**WHAT YOU NEED TO DO:** Copy out the lines below exactly, leaving out the pictures.

******************************

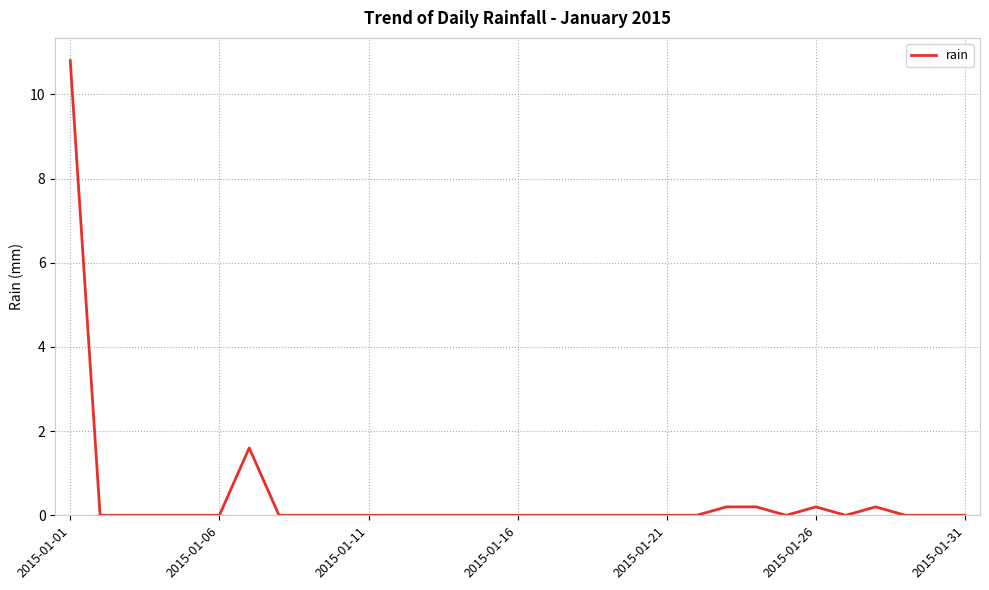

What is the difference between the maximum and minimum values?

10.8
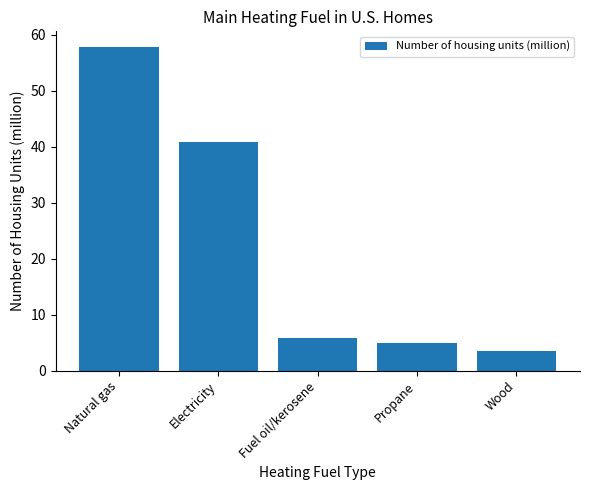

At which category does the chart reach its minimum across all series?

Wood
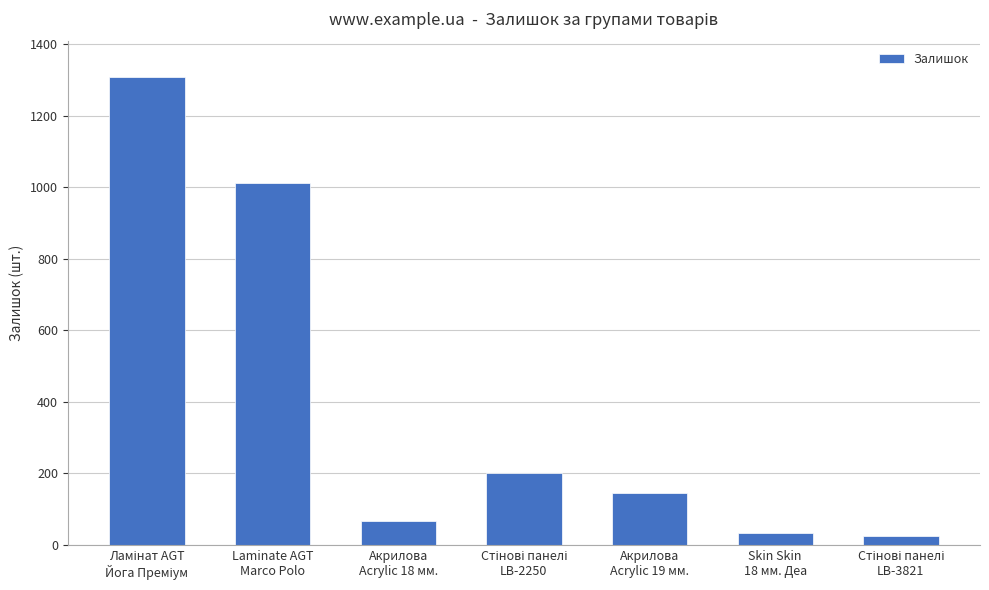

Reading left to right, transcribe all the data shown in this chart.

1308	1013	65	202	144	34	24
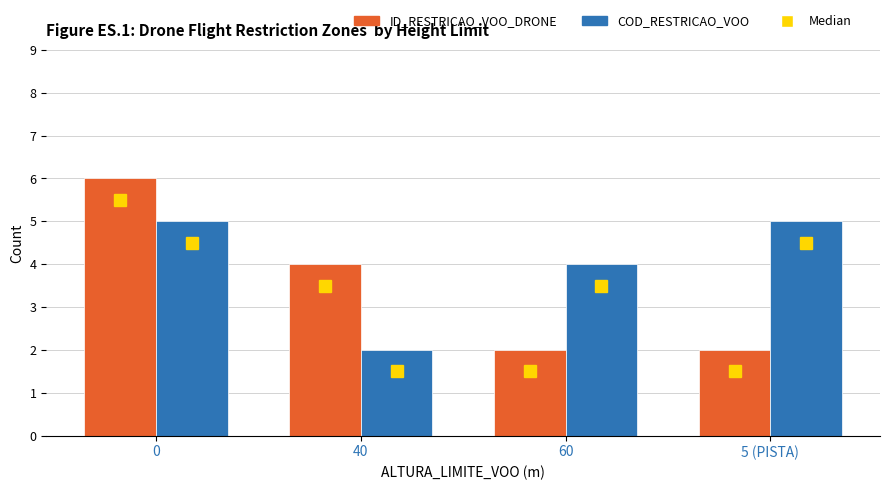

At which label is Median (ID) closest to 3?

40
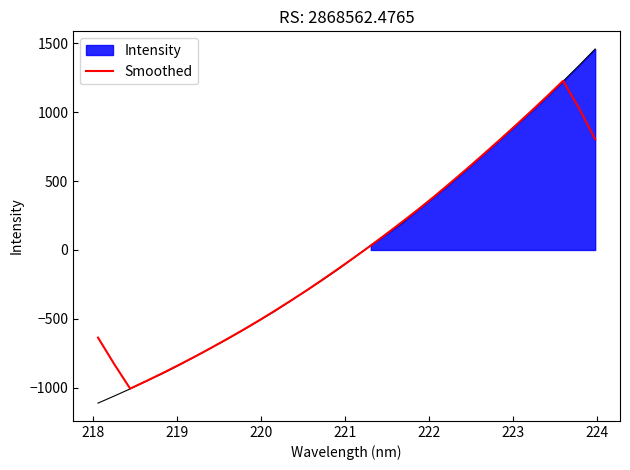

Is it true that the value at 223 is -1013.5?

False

******************************

**WRITTEN REPLY:**
What is the difference between the maximum and minimum values?

10.8

At which category does the chart reach its minimum across all series?

Wood

Reading left to right, transcribe all the data shown in this chart.

1308	1013	65	202	144	34	24

At which label is Median (ID) closest to 3?

40

Is it true that the value at 223 is -1013.5?

False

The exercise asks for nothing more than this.